Data extracts
■ ■ ■ ■ ■

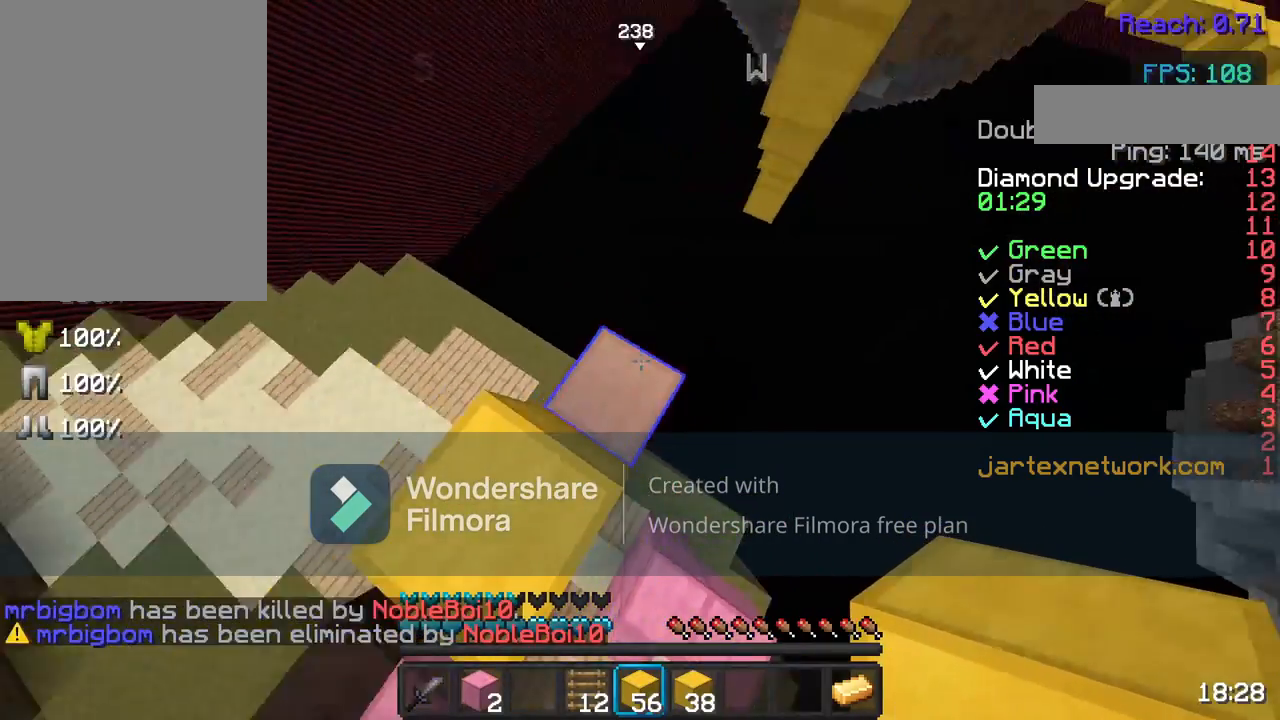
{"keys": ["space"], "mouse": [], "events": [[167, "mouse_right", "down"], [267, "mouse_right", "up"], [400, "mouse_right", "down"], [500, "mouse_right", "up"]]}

■ ■ ■ ■ ■

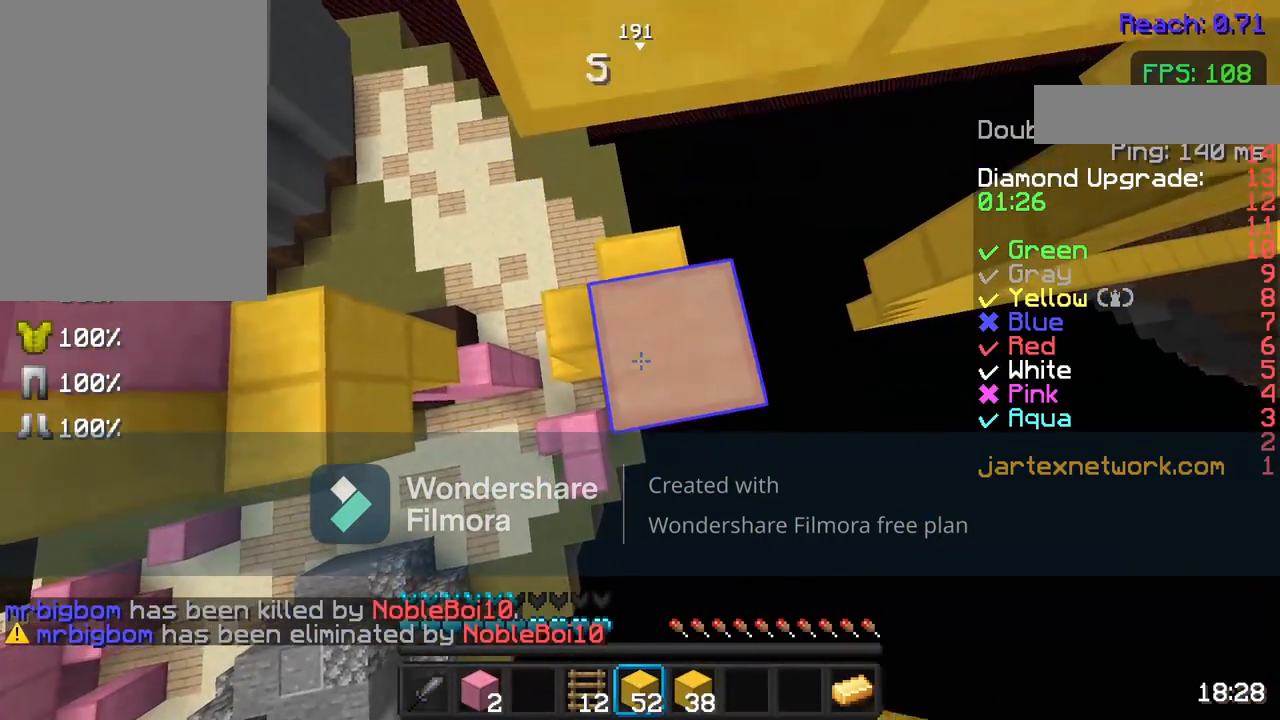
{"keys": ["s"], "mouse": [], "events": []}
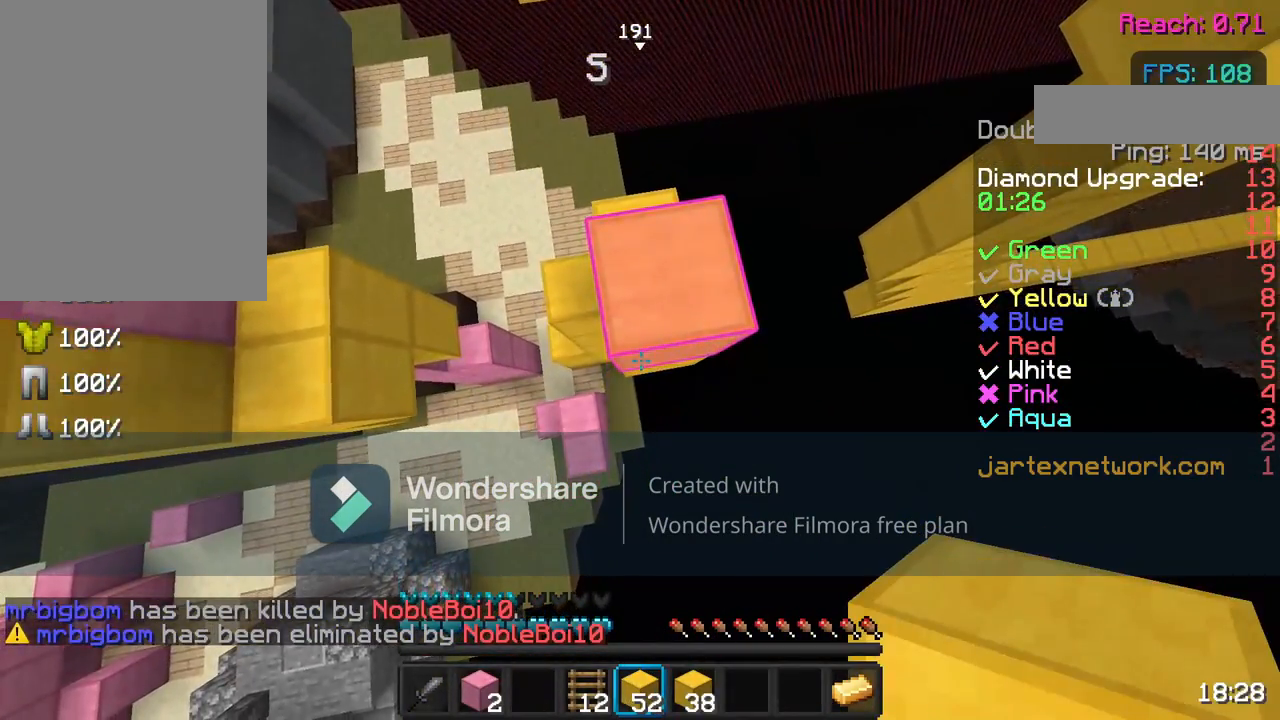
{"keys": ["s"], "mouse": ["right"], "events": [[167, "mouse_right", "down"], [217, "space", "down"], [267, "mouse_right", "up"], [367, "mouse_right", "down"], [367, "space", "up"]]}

■ ■ ■ ■ ■

Problem to work on
If a line in the data holds the string "space", copy that line.

Written response
{"keys": ["space"], "mouse": [], "events": [[167, "mouse_right", "down"], [267, "mouse_right", "up"], [400, "mouse_right", "down"], [500, "mouse_right", "up"]]}
{"keys": ["s"], "mouse": ["right"], "events": [[167, "mouse_right", "down"], [217, "space", "down"], [267, "mouse_right", "up"], [367, "mouse_right", "down"], [367, "space", "up"]]}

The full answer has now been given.